Muzak is also used in the film; it is used in the north as many factories had their own brass bands and it was a common past time and at the supermarket as background music. This is included in the film to show how life is like and to express the boring atmosphere of everyday life in Sheffield by echoing the realistic atmosphere of the place.

The close up shot is a recognised piece of film code that is used during moments of extreme emotions to communicate how a character is feeling. A major theme in The Full Monty is the development of the relationships between the main characters and the bonds that form as the men find an uneasy comfort from being in the same situation. It takes a long time for this unity to build but it is clear that as the film draws to a close and the comedy reaches a climax that the men have reached an understanding of, and an empathy with, each other’s anxieties.

Although The Full Monty is set in Sheffield there are very few scenes of the city itself and these are generally in long shot, suggesting that the focus is on the men themselves and their private, emotional lives. Many shots are close-ups of the men’s faces which serve to highlight their inner crisis and turmoil. Close up is generally used on the main characters of Gaz, Dave and Gerald. For example Gaz is shot in close up when his wife comes to pick up his son this shows that he is feeling disappointed and embarrassed. This suggests the reality of the film.

Dave is shot in close up when he is trying to loose weight and he wraps him self in cling film and he is feeling angry and depressed of his weight and size-this is the realistic part of the scene, the comedy comes from the fact that he is eating a mars bar at the same time. This effective in that it shows the reality of Dave’s problem while at the same time the comedy of it.

Close up is used on Gerald when he is being interviewed for a job at that moment he was feeling confused, distracted and angry because the rest of the men were displaying a gnome show from the widow. This again mixes realism and comedy in one scene. The realism is the interview and the gnome show is the comedy.

I think that close up has been used throughout the film where it has achieved its purpose successfully during moments of extreme emotions by communicating to the audience how a character is feeling while at the same time showing humour to the audience this has been achieved by mixing realism and comedy in to one scene.

‘The Full Monty’ is based on the British new wave Cinema of the 1950s. These films were set in the north of England and concentrated on the hardship of the working class, especially men. ‘The Full Monty’ has this in common with these films but it is different because it uses comedy. The realism of the film comes from the purpose the film was made-British new wave Cinema of the 1950s. Examples of social realism in the film include the building up of Gaz and Nathan’s relationship, Daz’s weight problem, Gerald getting a job and Lompers mum dying, these are all things that happen in everyday life. Examples of comedy which is employed in the film includes the main part of the film which is stripping this itself is a form of comedy, when Gaz, Daz, Lomper and Nathan perform a gnome show, when they pull faces at Gerald’s dance classes and many more small comedy scenes. These scenes are very effective in seeing the bright side of life in Sheffield and some of them did make me laugh.

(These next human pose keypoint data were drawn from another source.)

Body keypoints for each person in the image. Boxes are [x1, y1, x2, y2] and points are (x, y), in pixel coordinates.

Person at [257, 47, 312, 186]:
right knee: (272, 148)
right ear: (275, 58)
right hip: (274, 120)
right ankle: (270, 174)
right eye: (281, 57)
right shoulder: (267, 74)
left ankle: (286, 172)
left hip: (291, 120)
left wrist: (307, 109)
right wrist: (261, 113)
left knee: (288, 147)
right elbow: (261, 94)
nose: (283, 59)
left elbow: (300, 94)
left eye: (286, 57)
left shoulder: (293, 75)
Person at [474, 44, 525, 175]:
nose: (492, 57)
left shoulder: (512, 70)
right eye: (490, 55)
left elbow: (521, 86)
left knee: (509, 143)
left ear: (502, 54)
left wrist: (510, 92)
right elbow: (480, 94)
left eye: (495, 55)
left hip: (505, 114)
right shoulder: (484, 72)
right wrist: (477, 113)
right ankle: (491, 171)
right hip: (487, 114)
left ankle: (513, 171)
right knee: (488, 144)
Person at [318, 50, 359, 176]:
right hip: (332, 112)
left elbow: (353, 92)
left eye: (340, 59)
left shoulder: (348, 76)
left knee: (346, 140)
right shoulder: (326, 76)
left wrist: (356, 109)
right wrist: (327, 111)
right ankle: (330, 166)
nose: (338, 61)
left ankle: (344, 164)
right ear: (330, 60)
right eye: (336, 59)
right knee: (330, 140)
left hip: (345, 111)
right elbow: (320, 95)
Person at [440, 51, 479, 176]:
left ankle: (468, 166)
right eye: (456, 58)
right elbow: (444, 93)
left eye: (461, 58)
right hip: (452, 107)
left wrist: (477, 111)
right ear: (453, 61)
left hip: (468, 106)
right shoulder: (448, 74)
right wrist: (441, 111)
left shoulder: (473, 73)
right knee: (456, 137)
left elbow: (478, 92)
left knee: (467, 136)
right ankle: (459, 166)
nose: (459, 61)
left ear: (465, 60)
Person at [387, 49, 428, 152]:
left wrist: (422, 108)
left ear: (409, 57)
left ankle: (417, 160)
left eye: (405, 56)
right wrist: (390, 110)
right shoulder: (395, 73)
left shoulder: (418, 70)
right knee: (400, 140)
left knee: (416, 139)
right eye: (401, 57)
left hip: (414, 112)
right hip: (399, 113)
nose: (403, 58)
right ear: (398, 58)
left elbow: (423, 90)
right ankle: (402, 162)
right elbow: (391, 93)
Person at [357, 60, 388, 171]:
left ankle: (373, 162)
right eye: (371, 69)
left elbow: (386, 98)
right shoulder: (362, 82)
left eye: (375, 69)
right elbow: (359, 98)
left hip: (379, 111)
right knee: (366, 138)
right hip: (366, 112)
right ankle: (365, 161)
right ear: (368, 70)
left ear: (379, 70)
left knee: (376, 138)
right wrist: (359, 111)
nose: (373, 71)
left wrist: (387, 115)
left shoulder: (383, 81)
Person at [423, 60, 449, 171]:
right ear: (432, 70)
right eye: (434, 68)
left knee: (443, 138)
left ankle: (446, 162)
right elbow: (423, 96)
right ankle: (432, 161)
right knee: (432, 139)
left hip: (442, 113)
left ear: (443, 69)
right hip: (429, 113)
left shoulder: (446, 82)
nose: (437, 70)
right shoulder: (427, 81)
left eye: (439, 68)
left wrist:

Occasionally there are scenes which are serious but funny at the same time. An example of this is near the beginning of the film when they are stealing some steel and they are trying to cross the river and Nathan gets upset with Gaz and leaves them in the middle of the river. The realism is the fact that it is stealing and that Nathan has fallen out with Gaz. The comedy comes from Gaz being left in the middle of the river and a passer by walking by and just saying ‘Hello’.

Despite there being more scenes of social realism than comedy ‘The Full Monty’ was marketed and advertised as a comedy rather than a piece of social realism. Overall however I think that the film is social realism because there are more scenes of realism and the plot of the film is based on realism and not comedy and I believe that the comedy is included to simply ‘brighten the atmosphere up’ for the benefit of the audience and I think that the film is successful in this.